Computerbased Data Analysis
Module version of WS 2016/7
There are historic module descriptions of this module. A module description is valid until replaced by a newer one.
Whether the module’s courses are offered during a specific semester is listed in the section Courses, Learning and Teaching Methods and Literature below.
|available module versions|
|SS 2021||SS 2020||SS 2019||SS 2018||WS 2016/7||WS 2010/1|
PH2099 is a semester module in German or English language at Master’s level which is offered in winter semester.
This module description is valid from WS 2016/7 to WS 2019/20.

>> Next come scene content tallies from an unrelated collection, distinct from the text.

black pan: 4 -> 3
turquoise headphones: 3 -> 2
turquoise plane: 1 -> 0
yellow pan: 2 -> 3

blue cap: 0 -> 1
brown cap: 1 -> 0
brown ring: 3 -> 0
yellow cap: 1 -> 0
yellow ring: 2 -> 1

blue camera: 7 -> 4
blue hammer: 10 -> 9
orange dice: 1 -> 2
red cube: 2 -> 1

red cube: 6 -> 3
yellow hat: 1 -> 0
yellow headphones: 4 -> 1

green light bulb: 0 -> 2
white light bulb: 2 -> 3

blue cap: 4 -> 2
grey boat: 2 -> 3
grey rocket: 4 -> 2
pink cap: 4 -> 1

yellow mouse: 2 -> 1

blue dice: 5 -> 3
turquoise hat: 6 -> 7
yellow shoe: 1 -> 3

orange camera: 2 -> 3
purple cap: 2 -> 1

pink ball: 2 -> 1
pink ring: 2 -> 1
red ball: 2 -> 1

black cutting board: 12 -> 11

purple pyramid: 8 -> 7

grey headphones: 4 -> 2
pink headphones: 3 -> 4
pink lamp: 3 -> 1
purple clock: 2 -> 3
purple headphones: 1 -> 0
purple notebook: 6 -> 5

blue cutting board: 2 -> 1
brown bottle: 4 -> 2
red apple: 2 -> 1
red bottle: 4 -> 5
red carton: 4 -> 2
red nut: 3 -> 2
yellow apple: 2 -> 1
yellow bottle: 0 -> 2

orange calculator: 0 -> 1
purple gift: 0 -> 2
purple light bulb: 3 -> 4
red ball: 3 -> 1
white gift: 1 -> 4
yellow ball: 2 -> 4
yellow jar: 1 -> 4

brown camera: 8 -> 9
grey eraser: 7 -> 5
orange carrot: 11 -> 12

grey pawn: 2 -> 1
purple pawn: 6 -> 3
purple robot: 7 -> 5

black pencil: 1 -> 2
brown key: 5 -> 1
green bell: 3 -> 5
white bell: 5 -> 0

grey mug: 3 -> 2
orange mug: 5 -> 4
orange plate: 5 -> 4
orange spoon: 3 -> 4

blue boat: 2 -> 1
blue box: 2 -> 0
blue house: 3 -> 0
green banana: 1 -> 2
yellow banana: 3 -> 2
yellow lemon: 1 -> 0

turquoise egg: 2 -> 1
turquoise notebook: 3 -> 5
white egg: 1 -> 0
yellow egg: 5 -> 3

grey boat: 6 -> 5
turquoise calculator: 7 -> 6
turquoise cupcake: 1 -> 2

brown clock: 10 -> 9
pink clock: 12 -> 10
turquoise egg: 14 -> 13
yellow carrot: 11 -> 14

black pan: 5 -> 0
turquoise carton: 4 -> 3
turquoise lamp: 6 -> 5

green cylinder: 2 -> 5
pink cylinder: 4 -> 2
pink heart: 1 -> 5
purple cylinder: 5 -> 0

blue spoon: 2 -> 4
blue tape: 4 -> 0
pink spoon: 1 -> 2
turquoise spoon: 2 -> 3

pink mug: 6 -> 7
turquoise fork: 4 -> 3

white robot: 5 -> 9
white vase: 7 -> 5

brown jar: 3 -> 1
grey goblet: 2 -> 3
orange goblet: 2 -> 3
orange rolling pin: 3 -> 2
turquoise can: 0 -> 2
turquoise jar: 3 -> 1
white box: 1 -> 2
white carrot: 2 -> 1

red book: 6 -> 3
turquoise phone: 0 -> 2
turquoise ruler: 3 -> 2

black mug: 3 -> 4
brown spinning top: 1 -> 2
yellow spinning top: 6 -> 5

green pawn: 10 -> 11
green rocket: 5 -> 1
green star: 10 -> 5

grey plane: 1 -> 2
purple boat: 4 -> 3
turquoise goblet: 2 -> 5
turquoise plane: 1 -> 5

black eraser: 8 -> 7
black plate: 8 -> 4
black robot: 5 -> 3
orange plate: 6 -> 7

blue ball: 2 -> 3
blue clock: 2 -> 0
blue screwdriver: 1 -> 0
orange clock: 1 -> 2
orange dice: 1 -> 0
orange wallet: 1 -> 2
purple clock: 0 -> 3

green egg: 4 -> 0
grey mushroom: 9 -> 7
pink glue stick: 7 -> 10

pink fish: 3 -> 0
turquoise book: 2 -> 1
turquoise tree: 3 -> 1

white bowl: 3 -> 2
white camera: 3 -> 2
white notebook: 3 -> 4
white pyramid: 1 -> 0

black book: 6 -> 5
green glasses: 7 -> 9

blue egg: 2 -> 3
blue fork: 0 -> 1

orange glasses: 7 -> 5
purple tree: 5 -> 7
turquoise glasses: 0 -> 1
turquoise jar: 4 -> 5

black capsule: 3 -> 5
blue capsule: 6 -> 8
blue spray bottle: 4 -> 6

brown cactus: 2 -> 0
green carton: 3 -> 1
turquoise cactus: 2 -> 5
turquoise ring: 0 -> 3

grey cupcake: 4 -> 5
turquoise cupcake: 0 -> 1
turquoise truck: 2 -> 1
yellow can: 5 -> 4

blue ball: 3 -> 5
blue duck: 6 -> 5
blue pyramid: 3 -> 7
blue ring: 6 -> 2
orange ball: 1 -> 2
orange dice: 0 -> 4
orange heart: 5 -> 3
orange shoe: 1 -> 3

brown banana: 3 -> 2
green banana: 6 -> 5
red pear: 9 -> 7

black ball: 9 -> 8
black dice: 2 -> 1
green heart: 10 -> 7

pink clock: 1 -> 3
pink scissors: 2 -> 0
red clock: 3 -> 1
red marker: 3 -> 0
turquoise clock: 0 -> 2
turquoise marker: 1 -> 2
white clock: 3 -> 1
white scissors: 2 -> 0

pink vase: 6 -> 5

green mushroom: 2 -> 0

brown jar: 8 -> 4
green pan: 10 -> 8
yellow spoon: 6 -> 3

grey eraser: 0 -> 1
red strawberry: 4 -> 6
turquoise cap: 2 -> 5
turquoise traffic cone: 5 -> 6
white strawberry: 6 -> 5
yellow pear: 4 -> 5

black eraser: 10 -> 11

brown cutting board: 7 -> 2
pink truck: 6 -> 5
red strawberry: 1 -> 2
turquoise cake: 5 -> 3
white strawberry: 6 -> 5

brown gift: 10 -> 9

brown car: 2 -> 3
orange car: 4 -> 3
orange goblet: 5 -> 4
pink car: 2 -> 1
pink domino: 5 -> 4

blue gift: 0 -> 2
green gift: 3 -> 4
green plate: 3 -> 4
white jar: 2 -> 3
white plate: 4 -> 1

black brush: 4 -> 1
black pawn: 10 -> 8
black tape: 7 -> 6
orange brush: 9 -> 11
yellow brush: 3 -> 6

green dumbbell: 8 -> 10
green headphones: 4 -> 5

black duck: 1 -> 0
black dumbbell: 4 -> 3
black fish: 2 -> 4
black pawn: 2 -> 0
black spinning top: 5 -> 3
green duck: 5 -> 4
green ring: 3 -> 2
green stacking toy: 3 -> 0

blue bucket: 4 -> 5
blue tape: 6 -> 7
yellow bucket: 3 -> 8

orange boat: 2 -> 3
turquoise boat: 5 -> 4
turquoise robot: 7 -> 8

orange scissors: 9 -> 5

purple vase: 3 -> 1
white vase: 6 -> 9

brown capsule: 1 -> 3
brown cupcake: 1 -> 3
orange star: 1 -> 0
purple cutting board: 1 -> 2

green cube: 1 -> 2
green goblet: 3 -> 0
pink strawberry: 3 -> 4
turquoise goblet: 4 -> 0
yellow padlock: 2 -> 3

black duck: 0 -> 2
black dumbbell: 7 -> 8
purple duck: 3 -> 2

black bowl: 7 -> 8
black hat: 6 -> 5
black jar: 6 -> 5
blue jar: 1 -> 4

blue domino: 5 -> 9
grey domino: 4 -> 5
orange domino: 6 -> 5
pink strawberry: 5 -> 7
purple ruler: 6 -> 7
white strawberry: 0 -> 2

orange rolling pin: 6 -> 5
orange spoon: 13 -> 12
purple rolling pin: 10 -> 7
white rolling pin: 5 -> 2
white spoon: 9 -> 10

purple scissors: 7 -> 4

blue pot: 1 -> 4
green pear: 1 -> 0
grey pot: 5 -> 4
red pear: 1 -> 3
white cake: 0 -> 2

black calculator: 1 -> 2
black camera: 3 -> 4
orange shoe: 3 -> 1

If not stated otherwise for export to a non-physics program the student workload is given in the following table.
|Total workload||Contact hours||Credits (ECTS)|
|150 h||70 h||5 CP|
Responsible coordinator of the module PH2099 in the version of WS 2016/7 was Boris Grube.
Content, Learning Outcome and Preconditions
The lecture will give an introduction into the basic techniques for the analysis of experimental data. It will cover among other things the following topics:
- The scientific method
- The concept of probability and its interpretations
- Bayes' theorem
- Random variables
- Probability distributions and their moments
- Important distributions: binomial, multinomial, Poisson and Gaussian distribution
- Multivariate distributions
- Marginal and conditional probability distributions
- Covariance and correlation coefficient
- Functions of (multiple) random variables
- Central limit theorem
- Gaussian uncertainty propagation for n-dimensional functions and covariance matrix
- Statistical and systematic uncertainties
- Parameter estimation using the method of least squares
- Estimating the goodness of fit
- Parameter estimation using the (extended) maximum-likelihood method
- Relation between least-squares and maximum-likelihood method
- Estimating the significance of a signal
After successful completion of this module, students are able to
- understand and apply fundamental statistical concepts
- understand and apply basic data-analysis techniques to suitable data
- apply first-order uncertainty propagation in the most general case
- estimate and correctly interpret statistical and systematic uncertainties
- estimate model parameters by performing fits to (multi-dimensional) data
- estimate the statistical significance of signals in the presence of background
- (when attending the tutorials) develop tools for moderately complex data-analysis tasks using the C++ framework "ROOT"
No preconditions in addition to the requirements for the Master’s program in Physics.
Courses, Learning and Teaching Methods and Literature
Learning and Teaching Methods
The goal of the lecture is to provide a solid theoretical background. To this end, methods and concepts will be derived, where possible, from first principles.
In the tutorials, the concepts that are explained in the lecture will be applied to concrete examples. In small groups of students, short C++ programs will be developed using the C++ data analysis framework "ROOT". The examples will be mostly from particle physics. However, the tutorials will focus mainly on the statistical aspects of the problems and are prepared such that they do not require deeper particle-physics preknowledge.
Presentation with projector, board work, Smartboard, problem sheets
- G. Cowan, "Statistical data analysis", Oxford University Press.
- R. J. Barlow, "Statistics: A guide to the use of statistical methods in the Physical Sciences", Wiley Verlag.
- S. Brandt, "Datenanalyse für Naturwissenschaftler und Ingenieure", Springer Spektrum.
- B. Roe, "Probability and Statistics in Experimental Physics", Springer Verlag.
- M. G. Kendall and A. Stuart, "The Advanced Theory of Statistics Vol I-III", Charles Griffin, London.
- V. Blobel und E. Lohrmann, "Statistische und numerische Methoden der Datenanalyse", Teubner Studienbücher Verlag.
- D. S. Sivia and J. Skilling, "Data Analysis, a Bayesian Tutorial", Oxford Science Publications.
- P. R. Bevington and D. K. Robinson, "Data reduction and error analysis for the physical sciences", McGraw-Hill.
- L. Lyons, "Statistics for nuclear and particle physics", Cambridge University Press.